任昭镜全程没有说话,也没有再往任竟修那边看,只是闭着眼睛任由剪刀在耳边响。剪完之后江渝洛拿小镜子从后面照给她看,任昭镜看了看镜子里自己的新发型,说了一句"不错",站起来付了钱。她走到门口的时候停了一下,回头看了一眼任竟修,说了一句话:"头发该剪了。"然后推门走了。
任竟修站在店里,看着她姐的背影消失在巷口,然后低头看了看自己手里的梳子,又看了看地上的碎头发——有一部分是他姐留下的,黑色的,很细软,散落在一堆白发和灰发中间。
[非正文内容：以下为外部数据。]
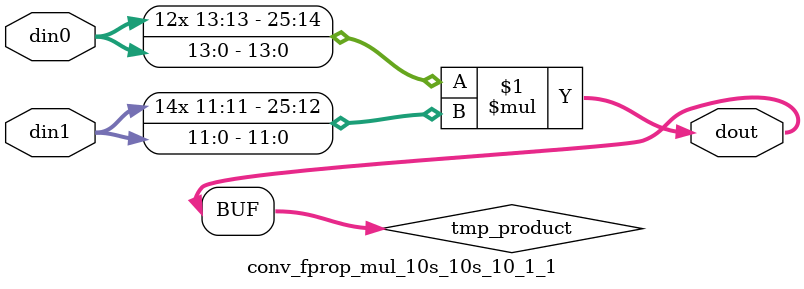
<source format=v>

`timescale 1 ns / 1 ps

 module conv_fprop_mul_10s_10s_10_1_1(din0, din1, dout);
parameter ID = 1;
parameter NUM_STAGE = 0;
parameter din0_WIDTH = 14;
parameter din1_WIDTH = 12;
parameter dout_WIDTH = 26;

input [din0_WIDTH - 1 : 0] din0; 
input [din1_WIDTH - 1 : 0] din1; 
output [dout_WIDTH - 1 : 0] dout;

wire signed [dout_WIDTH - 1 : 0] tmp_product;



























assign tmp_product = $signed(din0) * $signed(din1);








assign dout = tmp_product;





















endmodule

</source>
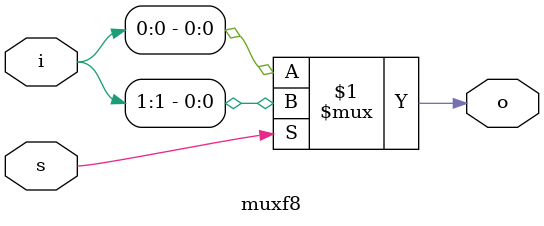
<source format=v>
module muxf8(i, s, o);
input [1:0] i;
input s;
output o;
assign o = s ? i[1] : i[0];
endmodule

</source>
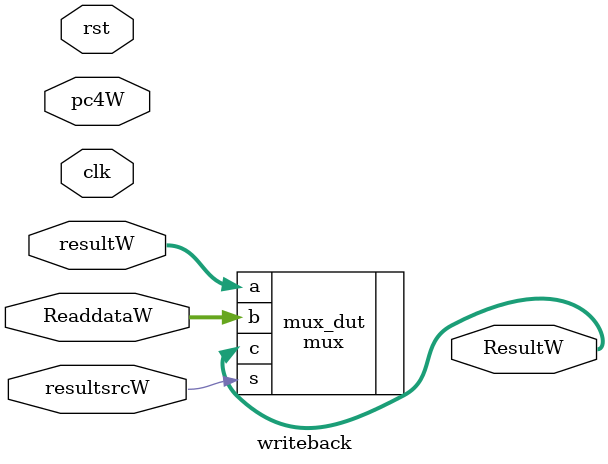
<source format=sv>
`include "Mux.sv"

module writeback(
input clk,rst,
input resultsrcW,
input [31:0] pc4W,resultW,ReaddataW,
output [31:0] ResultW);

mux mux_dut(.a(resultW),.b(ReaddataW),.s(resultsrcW),.c(ResultW));

endmodule
 
</source>
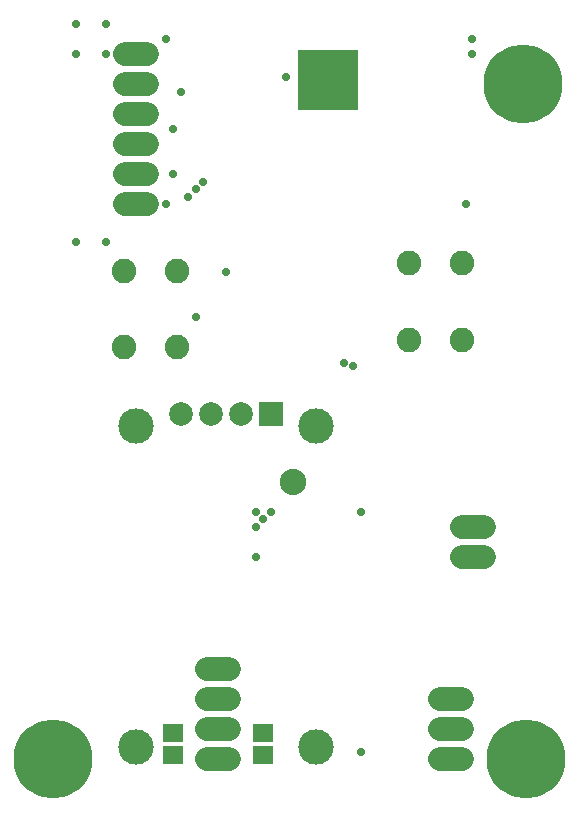
<source format=gbr>
G04 EAGLE Gerber RS-274X export*
G75*
%MOMM*%
%FSLAX34Y34*%
%LPD*%
%INSoldermask Bottom*%
%IPPOS*%
%AMOC8*
5,1,8,0,0,1.08239X$1,22.5*%
G01*
%ADD10C,2.235200*%
%ADD11R,1.703200X1.503200*%
%ADD12C,2.032000*%
%ADD13R,2.003200X2.003200*%
%ADD14C,2.003200*%
%ADD15C,3.003200*%
%ADD16R,5.203200X5.203200*%
%ADD17C,2.082800*%
%ADD18C,6.683200*%
%ADD19P,0.763734X8X22.500000*%
%ADD20C,0.705600*%


D10*
X246380Y278130D03*
D11*
X144780Y46380D03*
X144780Y65380D03*
X220980Y46380D03*
X220980Y65380D03*
D12*
X389636Y240030D02*
X407924Y240030D01*
X407924Y214630D02*
X389636Y214630D01*
X122174Y513080D02*
X103886Y513080D01*
X103886Y538480D02*
X122174Y538480D01*
X122174Y563880D02*
X103886Y563880D01*
X103886Y589280D02*
X122174Y589280D01*
X122174Y614680D02*
X103886Y614680D01*
X103886Y640080D02*
X122174Y640080D01*
X370586Y93980D02*
X388874Y93980D01*
X388874Y68580D02*
X370586Y68580D01*
X370586Y43180D02*
X388874Y43180D01*
X192024Y43180D02*
X173736Y43180D01*
X173736Y68580D02*
X192024Y68580D01*
X192024Y93980D02*
X173736Y93980D01*
X173736Y119380D02*
X192024Y119380D01*
D13*
X227330Y335280D03*
D14*
X201930Y335280D03*
X176530Y335280D03*
X151130Y335280D03*
D15*
X265430Y325120D03*
X113030Y325120D03*
X113030Y53340D03*
X265430Y53340D03*
D16*
X275580Y618080D03*
D17*
X148336Y456692D03*
X148336Y391668D03*
X103124Y456692D03*
X103124Y391668D03*
X389636Y463042D03*
X389636Y398018D03*
X344424Y463042D03*
X344424Y398018D03*
D18*
X43180Y43180D03*
X443230Y43180D03*
X440690Y614680D03*
D19*
X303530Y252730D03*
X227330Y252730D03*
X303530Y49530D03*
X240030Y621030D03*
X87630Y481330D03*
X87630Y640080D03*
X87630Y665480D03*
X62230Y665480D03*
X62230Y640080D03*
X62230Y481330D03*
X220980Y246380D03*
X289560Y378460D03*
X297180Y375920D03*
X170180Y532130D03*
X214630Y214630D03*
X214630Y252730D03*
X214630Y240030D03*
X189230Y455930D03*
X163830Y525780D03*
X163830Y417830D03*
X157480Y519430D03*
X144780Y538480D03*
X392430Y513080D03*
D20*
X144780Y576580D03*
X397510Y652780D03*
X151130Y608330D03*
X397510Y640080D03*
D19*
X138430Y513080D03*
X138430Y652780D03*
X259080Y640080D03*
X284480Y640080D03*
X297180Y640080D03*
X265430Y633730D03*
X278130Y633730D03*
X290830Y633730D03*
X259080Y627380D03*
X271780Y627380D03*
X284480Y627380D03*
X297180Y627380D03*
X290830Y621030D03*
X284480Y614680D03*
X265430Y608330D03*
X278130Y608330D03*
X290830Y608330D03*
X297180Y601980D03*
X284480Y601980D03*
X271780Y601980D03*
X259080Y601980D03*
M02*

</source>
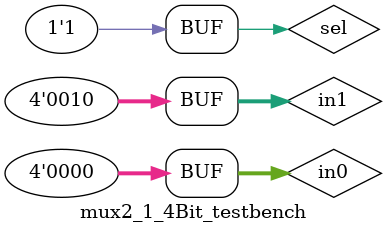
<source format=sv>
`timescale 1 ps / 100 fs

module mux2_1_4Bit #(parameter WIDTH=4) (out, in0, in1, sel);
	input [WIDTH-1:0] in0, in1;
	input sel;
	output [WIDTH-1:0]out;
	
	genvar i;
	
	generate
		for(i=0; i<WIDTH; i++) begin : eachDec
			mux2_1Bit mux0(.out(out[i]), .in0(in0[i]), .in1(in1[i]), .sel); 
		end
	endgenerate
	
endmodule 

module mux2_1_4Bit_testbench();
	reg [3:0] in0, in1;
	reg sel;
	wire [3:0]out;
	
	mux2_1_30Bit dut (.out, .in0, .in1, .sel);
	
	initial begin
		in0=0; in1=3; 
		sel = 0; #1000;
		sel = 1; #1000;
		in0=0; in1=2; 
		sel = 0; #1000;
		sel = 1; #1000;
			
	end
endmodule 
	
</source>
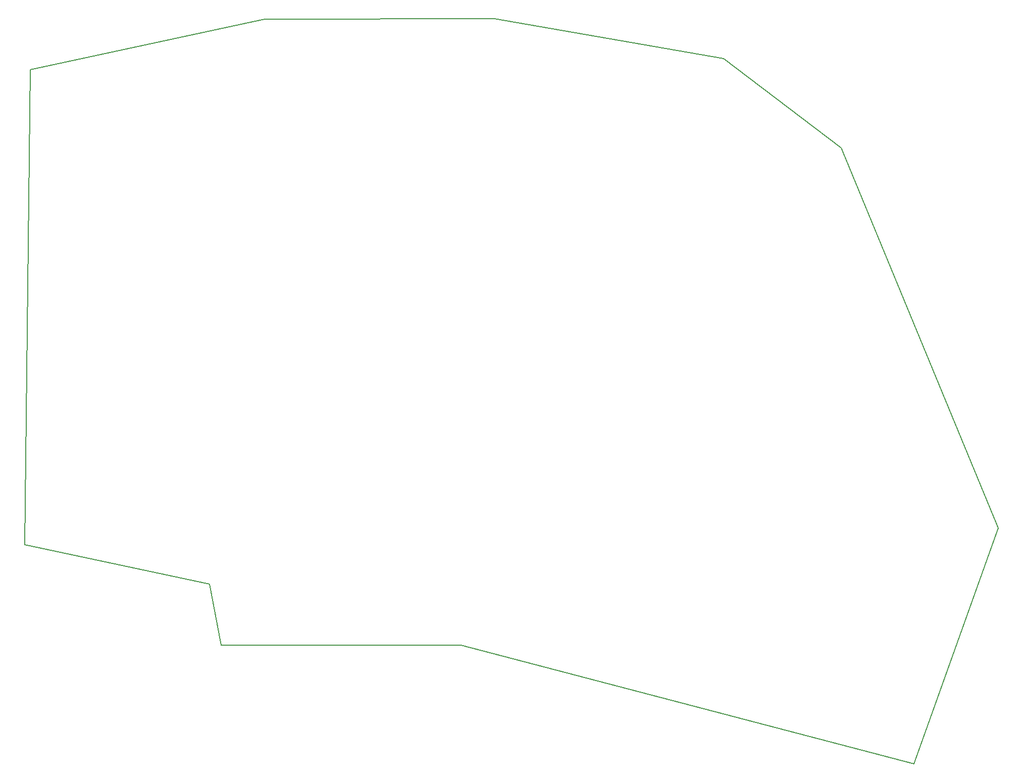
<source format=gm1>
G04 #@! TF.GenerationSoftware,KiCad,Pcbnew,(5.0.0)*
G04 #@! TF.CreationDate,2018-10-18T18:59:20-04:00*
G04 #@! TF.ProjectId,orthomac2,6F7274686F6D6163322E6B696361645F,rev?*
G04 #@! TF.SameCoordinates,Original*
G04 #@! TF.FileFunction,Profile,NP*
%FSLAX46Y46*%
G04 Gerber Fmt 4.6, Leading zero omitted, Abs format (unit mm)*
G04 Created by KiCad (PCBNEW (5.0.0)) date 10/18/18 18:59:20*
%MOMM*%
%LPD*%
G01*
G04 APERTURE LIST*
%ADD10C,0.150000*%
G04 APERTURE END LIST*
D10*
X39375000Y-26250000D02*
X78656250Y-17812500D01*
X69375000Y-112500000D02*
X38437500Y-105937500D01*
X71343750Y-122812500D02*
X69375000Y-112500000D01*
X111562500Y-122812500D02*
X71343750Y-122812500D01*
X187500000Y-142687500D02*
X111562500Y-122812500D01*
X201656250Y-103125000D02*
X187500000Y-142687500D01*
X175312500Y-39375000D02*
X201656250Y-103125000D01*
X155625000Y-24375000D02*
X175312500Y-39375000D01*
X117187500Y-17718750D02*
X155625000Y-24375000D01*
X78656250Y-17812500D02*
X117187500Y-17718750D01*
X38437500Y-105937500D02*
X39375000Y-26250000D01*
M02*

</source>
他蹲下去把那些头发扫进簸箕里,没有多说什么。
那天收工之后,江渝洛坐在理发椅上,看着任竟修在角落收拾工具。她把围布解开叠好,忽然说:"你姐跟你长得挺像的。"任竟修没接话。
"不过你姐比你好看。"江渝洛又说了一句。
任竟修这才闷闷地回了一声:"我们家长得都好看,除了我。"
江渝洛被他这句话逗笑了,笑得不明显,但确实笑了一下。
她从抽屉里拿出一把新剪刀——刀刃是亮银色的,握柄缠着防滑胶带,一看就不是旧货市场淘来的那种。她递给任竟修:"拿着。以后你用这把。"
任竟修接过来,握在手里,剪刀比他想象中的轻,刀刃锋利,开合的时候几乎没有声音。他把剪刀攥在手心,攥了好一会儿,说:"这要多少钱?”
"别管多少钱,"江渝洛说,"好好练。"
任竟修把剪刀放进围裙前面的兜里,兜有点浅,剪刀手柄露在外面一小截,像一把还没出鞘的小刀。
他低头看了看那个露出来的手柄,嘴角动了一下,然后又板回了那张"老子干活很认真"的脸。